Conversion disorder

Neurological disorder not attributed to organic disease, but arises from unconscious psychological stress.

Condition that manifest as sudden neurologic symptoms unexplained by any physical examination or neurologic findings.

Symptoms often occur after a stressful event and are not feigned or deliberately produced but probably represent the conversion of underlying emotional distress into physical symptoms.

Patients usually present with a motor, sensory or visual deficit.

Cognitive symptoms such as amnesia, aphasia and pseudo-dementia may occur.

Classified as a somatoform disorder or a dissociative disorder.

Symptoms are incongruent with anatomy, physiology, or known diseases, or are inconsistent at different times.

May be associated with a disruption of awareness, self identity, sensation, memory, and control of body movements.

Disassociation aspects may include feelings of disconnectedness from one’s own body or from one’s environment.

Attributed to psychological conflicts or recent stress.

Symptoms associated with CD may lead to primary and secondary gains.
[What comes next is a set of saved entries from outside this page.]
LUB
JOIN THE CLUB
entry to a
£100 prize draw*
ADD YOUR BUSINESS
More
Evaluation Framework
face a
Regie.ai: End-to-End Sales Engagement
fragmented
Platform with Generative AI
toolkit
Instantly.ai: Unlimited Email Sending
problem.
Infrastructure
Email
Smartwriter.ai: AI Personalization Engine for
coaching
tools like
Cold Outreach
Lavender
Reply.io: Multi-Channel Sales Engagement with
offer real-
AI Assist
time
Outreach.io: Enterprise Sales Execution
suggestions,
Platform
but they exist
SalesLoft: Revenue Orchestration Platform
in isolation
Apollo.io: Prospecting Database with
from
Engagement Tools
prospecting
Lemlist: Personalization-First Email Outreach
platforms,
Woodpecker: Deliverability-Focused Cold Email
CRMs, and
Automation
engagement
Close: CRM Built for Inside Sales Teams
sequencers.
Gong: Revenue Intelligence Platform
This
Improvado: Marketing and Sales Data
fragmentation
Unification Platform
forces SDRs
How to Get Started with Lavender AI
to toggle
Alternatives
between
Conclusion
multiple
The primary gain of CD is the channeling or conversion of emotional arousal into physical symptoms which takes away the focus from emotional conflict and reduce anxiety.
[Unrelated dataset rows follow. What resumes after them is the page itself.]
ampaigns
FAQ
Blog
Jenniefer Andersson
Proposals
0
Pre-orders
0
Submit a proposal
Theoretically, unconsciously produce symptoms defend against unacceptable psychological impulses.

Neuroimaging studies suggest a neurophysiological basis for CD triggered by psychological stressors.

It is suggested that modulation of sensory and motor planning is impaired by disruption of the anterior cingulate cortex, orbitofrontal cortex, and limbic brain regions.
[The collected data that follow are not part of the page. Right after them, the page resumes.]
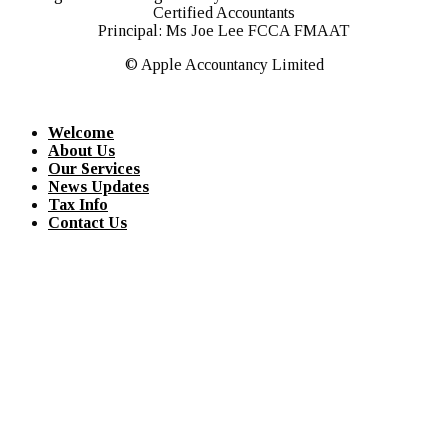
Certified Accountants
Principal: Ms Joe Lee FCCA FMAAT
© Apple Accountancy Limited
Welcome
About Us
Our Services
News Updates
Tax Info
Contact Us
Neurophysiological changes include decreased activation of the frontal and sub cortical areas involved in motor control during conversion paralysis, reduced activation is somatosensory cortices doing conversion anesthesia and reduce the activation of the visual cortex during conversion blindness.

Associated factors include exposure to recent stress or emotional trauma, female sex with a female to male ratio ranging from 2:1 to 10:1, family history, a personal history of having another mental health condition, and the history of physical or sexual abuse.

Really presents in children younger than 10 years or adults older than 35 years.

Prevalence influenced by societal and cultural factors.